Popper Coffee Roaster Spin Test 2025

A “spin test” means finding the right batch size your Popper roaster. It can vary due to voltage and other factors.

Watching the green coffee spin when you start up your Popper roast is important. The coffee should rotate and slightly bubble, and you know you have the right batch size. Even a few grams of coffee could make the difference. But I have found it hard to tell people EXACTLY what you should be looking for. Perfect situation to communicate this in a video! 

The fan in an air roaster needs to do 2 different things at the same time: transfer the heat to the coffee to roast it, and keep the coffee moving in a way that it won’t scorch. Too little air movement and the coffee on the bottom near the heating element will burn, resulting in a scorched skunky roast taste, and an uneven batch. But too much air flow creates a different problem: the hot air blows by the coffee and out of the roaster, resulting in under-roasted coffee.
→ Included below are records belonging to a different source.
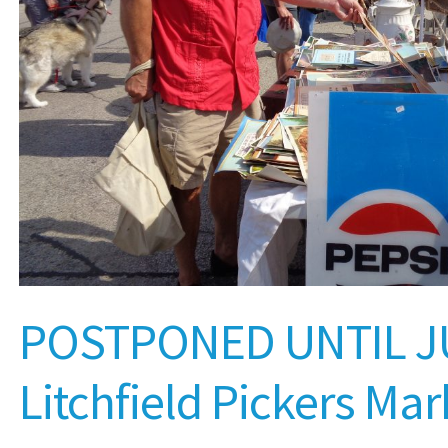
POSTPONED UNTIL J
Litchfield Pickers Mar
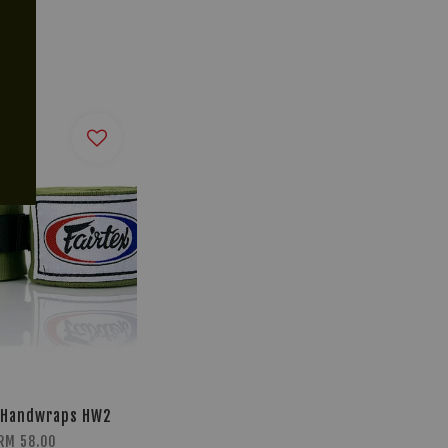
 Handwraps HW2
RM 58.00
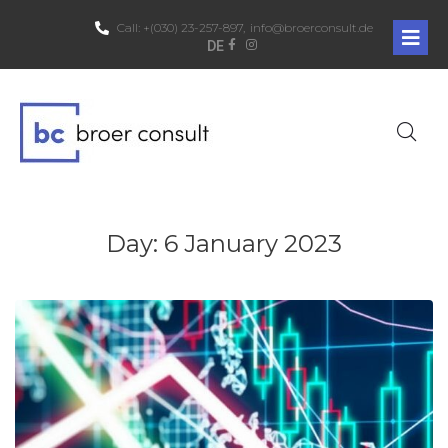
Call:
+(030) 23-257-897,
info@broerconsult.de
DE
Day:
6 January 2023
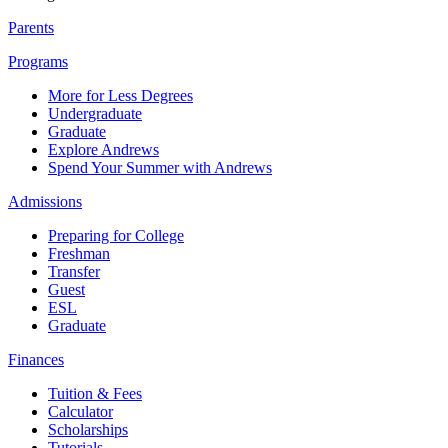
Parents
Programs
More for Less Degrees
Undergraduate
Graduate
Explore Andrews
Spend Your Summer with Andrews
Admissions
Preparing for College
Freshman
Transfer
Guest
ESL
Graduate
Finances
Tuition & Fees
Calculator
Scholarships
Tutorials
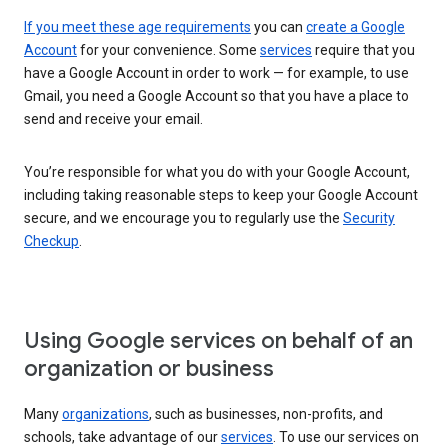
If you meet these age requirements
you can
create a Google
Account
for your convenience. Some
services
require that you
have a Google Account in order to work — for example, to use
Gmail, you need a Google Account so that you have a place to
send and receive your email.
You’re responsible for what you do with your Google Account,
including taking reasonable steps to keep your Google Account
secure, and we encourage you to regularly use the
Security
Checkup
.
Using Google services on behalf of an
organization or business
Many
organizations
, such as businesses, non-profits, and
schools, take advantage of our
services
. To use our services on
You want to find that perfect balance, and once you do, use a gram scale to use exactly the right amount of coffee to get consistent roasts. Besides the green coffee batch size, other factors come into play. The voltage level (and more importantly, voltage drop once you start the roaster) play a big role that I demonstrate a bit in the video. Other factors like ambient temperature and even altitude matter. 

The information here can be applied to other coffee roasters that spin coffee, as well as those that don’t. Batch size and line voltage matter!
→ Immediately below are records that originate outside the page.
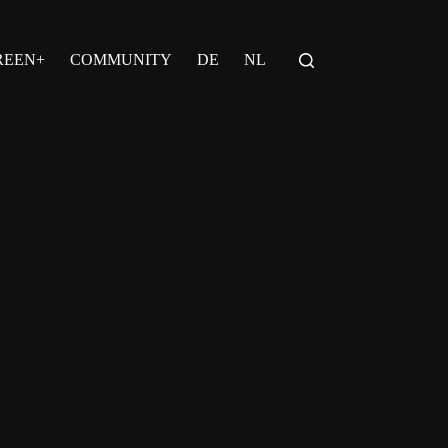
REEN+
COMMUNITY
DE
NL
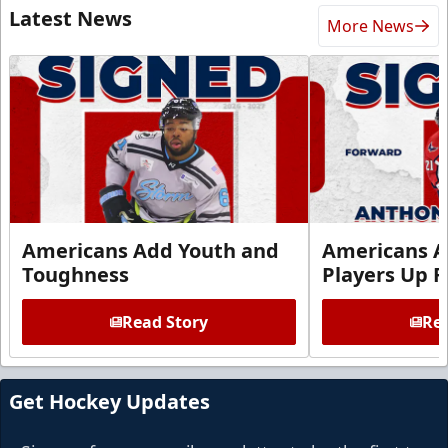
Latest News
More News
Americans Add Youth and
Americans A
Toughness
Players Up F
Read Story
Rea
Get Hockey Updates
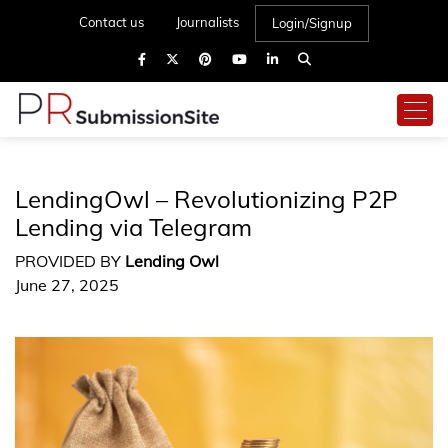
Contact us
Journalists
Login/Signup
LendingOwl – Revolutionizing P2P
Lending via Telegram
PROVIDED BY
Lending Owl
June 27, 2025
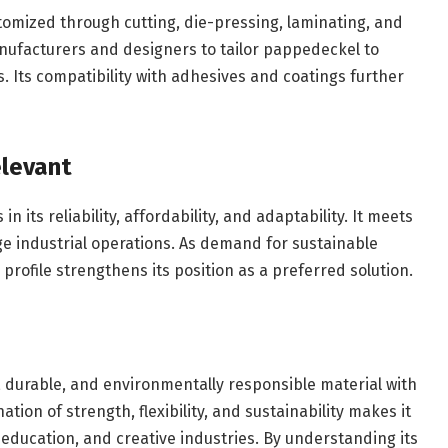
omized through cutting, die-pressing, laminating, and
nufacturers and designers to tailor pappedeckel to
s. Its compatibility with adhesives and coatings further
levant
 its reliability, affordability, and adaptability. It meets
ge industrial operations. As demand for sustainable
profile strengthens its position as a preferred solution.
, durable, and environmentally responsible material with
tion of strength, flexibility, and sustainability makes it
education, and creative industries. By understanding its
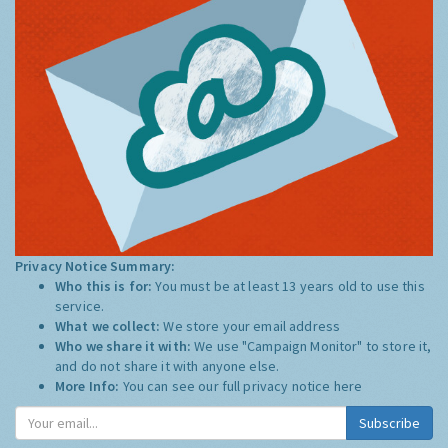
Privacy Notice Summary:
Who this is for:
You must be at least 13 years old to use this
service.
What we collect:
We store your email address
Who we share it with:
We use "Campaign Monitor" to store it,
and do not share it with anyone else.
More Info:
You can see our full privacy notice
here
Subscribe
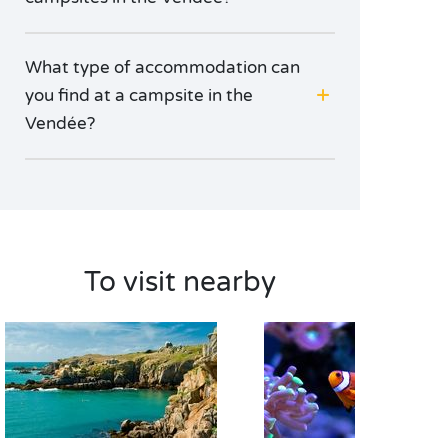
What type of accommodation can
you find at a campsite in the
Vendée?
To visit nearby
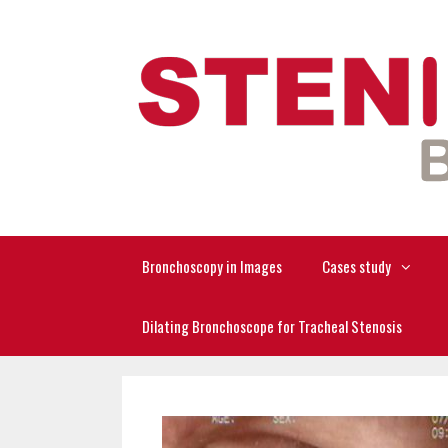
Skip
to
content
Bronchoscopy in Images
Cases study
Dilating Bronchoscope for Tracheal Stenosis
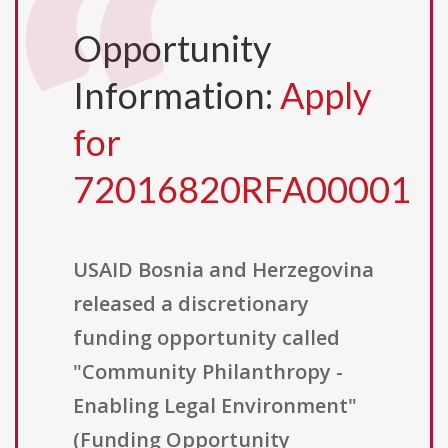
Opportunity
Information:
Apply
for
72016820RFA00001
USAID Bosnia and Herzegovina
released a discretionary
funding opportunity called
"Community Philanthropy -
Enabling Legal Environment"
(Funding Opportunity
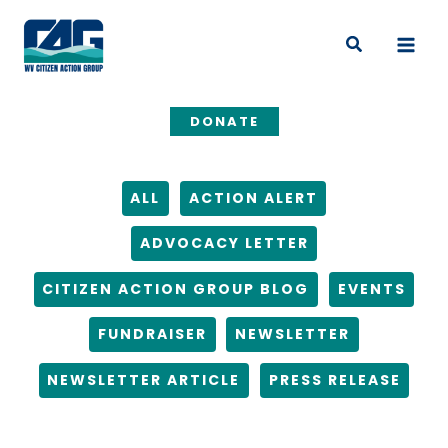
Skip
Filter
to
posts
Search
content
by
category
DONATE
ALL
ACTION ALERT
ADVOCACY LETTER
CITIZEN ACTION GROUP BLOG
EVENTS
FUNDRAISER
NEWSLETTER
NEWSLETTER ARTICLE
PRESS RELEASE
Hopefully this video guides you to understanding the variables with the Popper, or other air roasters. If there’s something I missed or left unclear, please comment so I can address it.

4 Responses

  1. Can you expand a bit on how altitude affects the roast?
    I live at about 5500 ft in a dry climate.
    Thank you

    1. Hi Robert, great question, and I’ll be honest that I need to do a little more research on this myself. I would expect that lower temperatures are needed to push the roast at higher altitudes due to lower air pressure than at sea level. Same with baking, or boiling water. For the popper, this may mean that having a little more movement in the bean mass isn’t such a bad thing since the coffee can be roasted with a little less heat. I’m sure it really depends on how high up you are. I would start with the baselines Tom laid out, and then adjust as needed. I wouldn’t expect needing any drastic changes to compensate.

      -Dan

  2. Great to consider- I recently roasted 90g of a Pacamara and the bean tumble got a bit challenged toward the end of the roast. Have shifted to 85g for that type of bean to give the bean expansion a bit more headroom.